Records provided
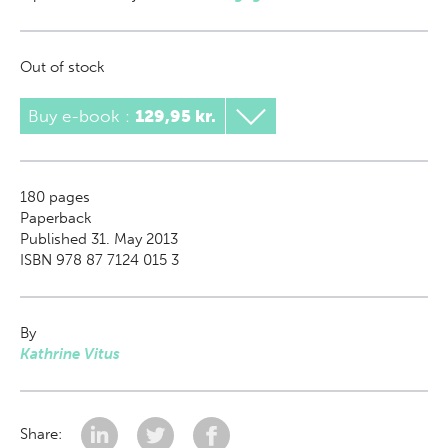
Out of stock
Buy e-book
:
129,95 kr.
180
pages
Paperback
Published 31. May 2013
ISBN 978 87 7124 015 3
By
Kathrine Vitus
Share:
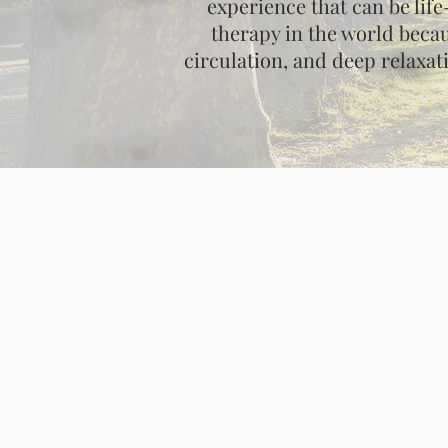
experience that can be lif
therapy in the world becau
circulation, and deep relaxat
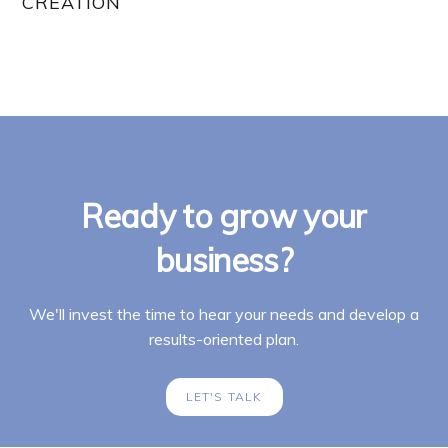
CREATION
Ready to grow your
business?
We'll invest the time to hear your needs and develop a
results-oriented plan.
LET'S TALK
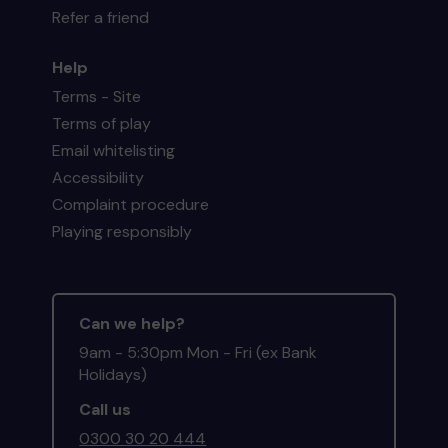
Refer a friend
Help
Terms - Site
Terms of play
Email whitelisting
Accessibility
Complaint procedure
Playing responsibly
Can we help?
9am - 5:30pm Mon - Fri (ex Bank
Holidays)
Call us
0300 30 20 444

Task prompt
Leave the images out and output the remaining material exactly as it stands.

Result of the task
Out of stock
Buy e-book
:
129,95 kr.
180
pages
Paperback
Published 31. May 2013
ISBN 978 87 7124 015 3
By
Kathrine Vitus
Share:
experience that can be lif
therapy in the world becau
circulation, and deep relaxat
CREATION
Ready to grow your
business?
We'll invest the time to hear your needs and develop a
results-oriented plan.
LET'S TALK
Refer a friend
Help
Terms - Site
Terms of play
Email whitelisting
Accessibility
Complaint procedure
Playing responsibly
Can we help?
9am - 5:30pm Mon - Fri (ex Bank
Holidays)
Call us
0300 30 20 444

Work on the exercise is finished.